Court strikes down Home Affairs directive on asylum seekers and refugees

“High time questions are asked why the department continues to waste taxpayer’s money” with fruitless litigation, says lawyer

A Department of Home Affairs rule that asylum seekers and refugees may only apply for permanent residence if they give up their asylum or refugee status has been declared inconsistent with the Constitution and invalid by the Western Cape High Court.

The case was taken to court earlier this year by the Forum for Immigration Practitioners (FIPSA) along with other interested parties who believed that Home Affairs was in contempt of a 2003 High Court order.
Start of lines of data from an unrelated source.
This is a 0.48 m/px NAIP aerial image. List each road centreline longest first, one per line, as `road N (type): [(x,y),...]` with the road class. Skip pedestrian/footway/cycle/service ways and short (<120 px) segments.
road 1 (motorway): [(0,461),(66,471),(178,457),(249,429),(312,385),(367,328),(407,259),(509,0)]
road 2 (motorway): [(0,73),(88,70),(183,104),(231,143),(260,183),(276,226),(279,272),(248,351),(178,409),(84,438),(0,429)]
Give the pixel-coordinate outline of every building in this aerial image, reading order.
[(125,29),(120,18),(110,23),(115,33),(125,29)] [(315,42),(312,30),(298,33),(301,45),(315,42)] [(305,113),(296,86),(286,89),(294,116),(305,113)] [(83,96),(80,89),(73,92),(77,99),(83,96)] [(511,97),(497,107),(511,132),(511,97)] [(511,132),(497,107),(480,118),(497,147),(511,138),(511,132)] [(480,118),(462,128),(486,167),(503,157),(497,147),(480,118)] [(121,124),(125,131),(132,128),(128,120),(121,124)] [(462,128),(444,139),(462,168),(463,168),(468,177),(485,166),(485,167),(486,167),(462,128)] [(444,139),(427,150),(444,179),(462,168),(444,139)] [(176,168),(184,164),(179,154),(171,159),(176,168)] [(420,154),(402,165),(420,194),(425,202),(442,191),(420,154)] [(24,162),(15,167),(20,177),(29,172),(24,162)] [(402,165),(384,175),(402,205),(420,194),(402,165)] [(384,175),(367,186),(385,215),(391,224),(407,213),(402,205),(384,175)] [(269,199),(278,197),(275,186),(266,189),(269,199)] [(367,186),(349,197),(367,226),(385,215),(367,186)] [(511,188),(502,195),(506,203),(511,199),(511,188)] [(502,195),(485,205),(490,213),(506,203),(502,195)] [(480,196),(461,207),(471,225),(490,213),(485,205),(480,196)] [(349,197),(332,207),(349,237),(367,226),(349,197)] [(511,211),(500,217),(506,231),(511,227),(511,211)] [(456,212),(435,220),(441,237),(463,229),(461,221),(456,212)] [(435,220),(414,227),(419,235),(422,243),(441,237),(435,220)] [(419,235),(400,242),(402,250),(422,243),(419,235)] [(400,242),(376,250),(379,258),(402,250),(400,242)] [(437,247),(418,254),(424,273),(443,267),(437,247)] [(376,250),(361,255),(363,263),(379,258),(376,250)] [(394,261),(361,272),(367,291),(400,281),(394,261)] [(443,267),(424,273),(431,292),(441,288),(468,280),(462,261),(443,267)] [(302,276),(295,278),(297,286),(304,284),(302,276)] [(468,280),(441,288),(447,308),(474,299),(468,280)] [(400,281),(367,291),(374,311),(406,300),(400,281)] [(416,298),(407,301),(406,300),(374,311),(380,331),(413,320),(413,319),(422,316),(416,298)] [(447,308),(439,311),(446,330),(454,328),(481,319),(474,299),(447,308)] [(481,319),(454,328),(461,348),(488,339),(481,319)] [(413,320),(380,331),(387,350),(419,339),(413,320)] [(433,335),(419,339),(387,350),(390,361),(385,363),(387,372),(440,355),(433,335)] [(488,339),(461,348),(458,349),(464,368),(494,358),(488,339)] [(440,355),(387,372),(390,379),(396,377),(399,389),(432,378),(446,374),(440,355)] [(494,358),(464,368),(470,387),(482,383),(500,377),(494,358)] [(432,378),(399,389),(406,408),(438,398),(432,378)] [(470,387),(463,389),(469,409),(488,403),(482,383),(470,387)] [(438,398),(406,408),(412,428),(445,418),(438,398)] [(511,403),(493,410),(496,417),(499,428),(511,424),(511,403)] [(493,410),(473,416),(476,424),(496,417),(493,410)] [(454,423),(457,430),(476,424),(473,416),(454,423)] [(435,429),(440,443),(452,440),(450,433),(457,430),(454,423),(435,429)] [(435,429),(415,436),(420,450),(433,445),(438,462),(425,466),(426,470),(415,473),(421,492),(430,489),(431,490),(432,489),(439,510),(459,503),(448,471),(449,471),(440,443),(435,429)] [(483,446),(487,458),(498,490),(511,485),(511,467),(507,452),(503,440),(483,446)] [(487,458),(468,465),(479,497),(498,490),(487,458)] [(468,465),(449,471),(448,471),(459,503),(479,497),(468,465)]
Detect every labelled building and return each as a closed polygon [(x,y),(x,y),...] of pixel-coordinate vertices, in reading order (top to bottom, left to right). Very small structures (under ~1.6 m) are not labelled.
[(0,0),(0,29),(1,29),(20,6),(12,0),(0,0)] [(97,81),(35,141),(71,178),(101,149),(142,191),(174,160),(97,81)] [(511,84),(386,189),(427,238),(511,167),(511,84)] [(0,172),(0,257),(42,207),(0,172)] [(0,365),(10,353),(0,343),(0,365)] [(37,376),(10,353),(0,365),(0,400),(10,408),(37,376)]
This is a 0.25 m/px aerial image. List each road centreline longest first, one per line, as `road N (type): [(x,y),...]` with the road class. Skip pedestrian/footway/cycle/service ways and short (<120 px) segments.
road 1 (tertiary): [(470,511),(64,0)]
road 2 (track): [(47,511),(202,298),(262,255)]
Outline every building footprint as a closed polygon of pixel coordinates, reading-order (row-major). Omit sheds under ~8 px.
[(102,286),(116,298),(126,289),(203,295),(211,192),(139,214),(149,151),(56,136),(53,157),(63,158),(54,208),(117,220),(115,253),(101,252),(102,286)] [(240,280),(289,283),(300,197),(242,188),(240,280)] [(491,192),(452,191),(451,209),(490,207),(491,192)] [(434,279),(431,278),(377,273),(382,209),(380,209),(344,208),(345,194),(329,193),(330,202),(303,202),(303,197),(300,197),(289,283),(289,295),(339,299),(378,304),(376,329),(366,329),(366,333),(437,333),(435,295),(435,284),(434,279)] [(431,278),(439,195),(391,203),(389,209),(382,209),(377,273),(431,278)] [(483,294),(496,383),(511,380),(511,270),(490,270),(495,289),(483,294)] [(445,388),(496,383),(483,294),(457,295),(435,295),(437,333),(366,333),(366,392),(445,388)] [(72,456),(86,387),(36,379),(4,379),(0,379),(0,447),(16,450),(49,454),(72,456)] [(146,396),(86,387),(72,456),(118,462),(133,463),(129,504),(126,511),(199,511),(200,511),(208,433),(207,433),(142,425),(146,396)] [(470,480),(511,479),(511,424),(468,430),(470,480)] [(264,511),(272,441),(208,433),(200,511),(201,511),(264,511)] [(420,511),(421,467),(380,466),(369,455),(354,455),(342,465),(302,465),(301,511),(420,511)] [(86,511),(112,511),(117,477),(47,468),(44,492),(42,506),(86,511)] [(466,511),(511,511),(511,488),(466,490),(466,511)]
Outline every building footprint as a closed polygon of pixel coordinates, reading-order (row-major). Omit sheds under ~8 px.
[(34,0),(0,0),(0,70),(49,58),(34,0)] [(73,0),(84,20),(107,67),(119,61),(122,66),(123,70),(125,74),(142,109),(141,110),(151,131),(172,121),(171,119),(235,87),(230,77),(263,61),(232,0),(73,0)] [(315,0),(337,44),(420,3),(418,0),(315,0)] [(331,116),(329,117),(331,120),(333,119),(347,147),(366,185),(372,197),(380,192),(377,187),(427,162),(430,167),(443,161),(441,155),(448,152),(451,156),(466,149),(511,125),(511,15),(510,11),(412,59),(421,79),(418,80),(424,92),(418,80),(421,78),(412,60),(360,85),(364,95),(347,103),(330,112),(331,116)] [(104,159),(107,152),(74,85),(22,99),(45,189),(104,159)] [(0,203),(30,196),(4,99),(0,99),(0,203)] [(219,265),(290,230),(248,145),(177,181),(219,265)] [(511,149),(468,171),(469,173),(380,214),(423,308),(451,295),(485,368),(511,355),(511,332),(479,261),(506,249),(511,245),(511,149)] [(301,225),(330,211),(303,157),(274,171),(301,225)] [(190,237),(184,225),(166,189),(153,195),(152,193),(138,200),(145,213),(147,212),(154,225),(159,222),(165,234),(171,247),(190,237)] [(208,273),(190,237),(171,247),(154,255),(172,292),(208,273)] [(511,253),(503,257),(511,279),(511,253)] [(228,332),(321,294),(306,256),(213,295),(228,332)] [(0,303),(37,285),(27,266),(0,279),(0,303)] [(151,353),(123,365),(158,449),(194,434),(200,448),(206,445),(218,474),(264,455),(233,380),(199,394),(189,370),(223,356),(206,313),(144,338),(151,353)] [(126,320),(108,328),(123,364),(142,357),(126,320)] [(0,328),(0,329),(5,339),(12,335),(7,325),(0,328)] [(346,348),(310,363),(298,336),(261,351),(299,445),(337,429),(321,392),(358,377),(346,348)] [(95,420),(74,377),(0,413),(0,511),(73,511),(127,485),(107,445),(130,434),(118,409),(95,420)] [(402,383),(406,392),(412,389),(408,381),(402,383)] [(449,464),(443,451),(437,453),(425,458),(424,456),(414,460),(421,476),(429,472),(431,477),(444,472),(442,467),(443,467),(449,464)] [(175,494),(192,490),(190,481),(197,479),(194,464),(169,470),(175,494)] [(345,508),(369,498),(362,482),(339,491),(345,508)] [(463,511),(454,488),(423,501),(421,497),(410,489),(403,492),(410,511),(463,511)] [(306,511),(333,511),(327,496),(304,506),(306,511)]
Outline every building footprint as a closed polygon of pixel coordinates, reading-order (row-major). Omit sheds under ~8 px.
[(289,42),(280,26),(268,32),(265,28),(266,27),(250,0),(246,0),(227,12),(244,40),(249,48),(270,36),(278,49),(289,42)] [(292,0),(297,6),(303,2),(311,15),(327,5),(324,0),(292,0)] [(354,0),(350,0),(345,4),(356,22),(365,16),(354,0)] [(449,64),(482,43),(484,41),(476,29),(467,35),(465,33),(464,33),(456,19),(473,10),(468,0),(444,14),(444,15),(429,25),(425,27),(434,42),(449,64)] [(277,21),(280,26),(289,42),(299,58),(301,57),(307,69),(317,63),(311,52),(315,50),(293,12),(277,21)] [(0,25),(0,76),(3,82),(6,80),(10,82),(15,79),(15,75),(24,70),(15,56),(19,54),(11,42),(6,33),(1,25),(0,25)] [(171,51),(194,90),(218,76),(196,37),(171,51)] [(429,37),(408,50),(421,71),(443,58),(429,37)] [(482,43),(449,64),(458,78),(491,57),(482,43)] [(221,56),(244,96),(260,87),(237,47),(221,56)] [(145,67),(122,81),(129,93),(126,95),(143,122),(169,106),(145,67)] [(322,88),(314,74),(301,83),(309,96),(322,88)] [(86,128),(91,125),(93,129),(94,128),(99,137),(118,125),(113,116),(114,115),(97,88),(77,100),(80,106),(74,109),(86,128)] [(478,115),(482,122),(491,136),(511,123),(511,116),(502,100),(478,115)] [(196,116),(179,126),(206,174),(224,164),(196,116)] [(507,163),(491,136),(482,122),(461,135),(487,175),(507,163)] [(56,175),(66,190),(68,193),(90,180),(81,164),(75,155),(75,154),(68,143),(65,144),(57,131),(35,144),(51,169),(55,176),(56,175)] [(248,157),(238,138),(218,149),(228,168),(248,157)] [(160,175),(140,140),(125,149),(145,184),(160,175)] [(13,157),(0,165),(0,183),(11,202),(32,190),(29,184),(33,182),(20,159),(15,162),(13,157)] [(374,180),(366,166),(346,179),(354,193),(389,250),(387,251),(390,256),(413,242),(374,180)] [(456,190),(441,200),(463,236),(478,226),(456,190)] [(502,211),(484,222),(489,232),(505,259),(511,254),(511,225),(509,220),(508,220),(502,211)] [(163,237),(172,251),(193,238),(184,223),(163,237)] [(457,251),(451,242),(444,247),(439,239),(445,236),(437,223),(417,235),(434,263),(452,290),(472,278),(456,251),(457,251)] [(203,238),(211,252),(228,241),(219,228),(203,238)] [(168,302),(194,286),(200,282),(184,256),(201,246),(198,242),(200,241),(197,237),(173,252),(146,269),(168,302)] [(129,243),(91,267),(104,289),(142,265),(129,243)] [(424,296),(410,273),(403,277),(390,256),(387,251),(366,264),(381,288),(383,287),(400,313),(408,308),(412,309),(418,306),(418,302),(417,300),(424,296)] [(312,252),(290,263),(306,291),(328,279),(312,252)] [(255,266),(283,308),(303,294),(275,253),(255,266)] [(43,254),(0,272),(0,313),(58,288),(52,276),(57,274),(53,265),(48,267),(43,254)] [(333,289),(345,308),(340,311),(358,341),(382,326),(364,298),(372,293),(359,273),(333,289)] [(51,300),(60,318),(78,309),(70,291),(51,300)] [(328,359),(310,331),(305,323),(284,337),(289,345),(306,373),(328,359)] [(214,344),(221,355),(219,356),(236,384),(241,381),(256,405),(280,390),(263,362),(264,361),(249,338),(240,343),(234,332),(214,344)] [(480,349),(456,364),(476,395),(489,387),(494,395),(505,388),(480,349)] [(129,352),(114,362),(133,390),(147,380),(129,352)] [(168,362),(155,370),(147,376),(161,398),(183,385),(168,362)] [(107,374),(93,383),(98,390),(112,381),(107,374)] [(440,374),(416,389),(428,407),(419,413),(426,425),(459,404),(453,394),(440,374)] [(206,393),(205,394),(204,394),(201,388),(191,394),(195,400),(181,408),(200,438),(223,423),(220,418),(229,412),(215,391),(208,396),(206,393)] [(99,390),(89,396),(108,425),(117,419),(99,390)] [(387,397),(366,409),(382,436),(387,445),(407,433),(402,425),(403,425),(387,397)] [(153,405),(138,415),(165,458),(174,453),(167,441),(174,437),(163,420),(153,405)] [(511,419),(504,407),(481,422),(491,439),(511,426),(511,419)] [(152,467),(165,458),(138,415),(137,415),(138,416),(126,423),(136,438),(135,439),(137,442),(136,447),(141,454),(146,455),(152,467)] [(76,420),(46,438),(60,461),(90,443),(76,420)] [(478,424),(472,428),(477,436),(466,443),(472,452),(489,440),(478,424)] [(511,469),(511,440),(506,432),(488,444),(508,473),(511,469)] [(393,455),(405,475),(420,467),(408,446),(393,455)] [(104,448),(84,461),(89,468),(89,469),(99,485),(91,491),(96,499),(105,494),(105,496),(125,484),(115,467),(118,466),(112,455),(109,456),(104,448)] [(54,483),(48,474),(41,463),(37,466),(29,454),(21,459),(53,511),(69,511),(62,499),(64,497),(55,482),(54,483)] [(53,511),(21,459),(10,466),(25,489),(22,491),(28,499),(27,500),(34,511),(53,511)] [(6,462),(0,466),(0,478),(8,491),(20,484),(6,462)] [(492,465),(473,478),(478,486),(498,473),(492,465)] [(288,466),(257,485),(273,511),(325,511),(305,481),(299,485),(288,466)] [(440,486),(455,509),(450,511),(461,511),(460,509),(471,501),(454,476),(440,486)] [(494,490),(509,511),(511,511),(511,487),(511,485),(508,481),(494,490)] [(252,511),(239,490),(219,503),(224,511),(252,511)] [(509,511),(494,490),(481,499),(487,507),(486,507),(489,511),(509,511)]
In 2003, the court issued an order in the matter of Dabone and others vs the Minister of Home Affairs, compelling Home Affairs to allow asylum seekers and refugees to apply for permanent residence without having to cancel their asylum seeker status or give up their refugee status. The order also stated that asylum seekers and refugees do not need to be in possession of a valid passport to apply for a temporary or permanent residence permit.

Home Affairs initially complied with this order, issuing a directive in 2008 citing the 2003 judgement. Then, in a directive signed by the Director-General of Home Affairs Mkuseli Apleni in February this year, Home Affairs issued a new instruction withdrawing their circular of 2008, stating that “no change of condition or status should be premised on the provisions of the Immigration Act for a holder of an asylum seeker permit whose claim to asylum has not been formally recognized”.

FIPSA noted that without a work visa, many jobs were out of reach to asylum seekers, as asylum documents are often not recognised.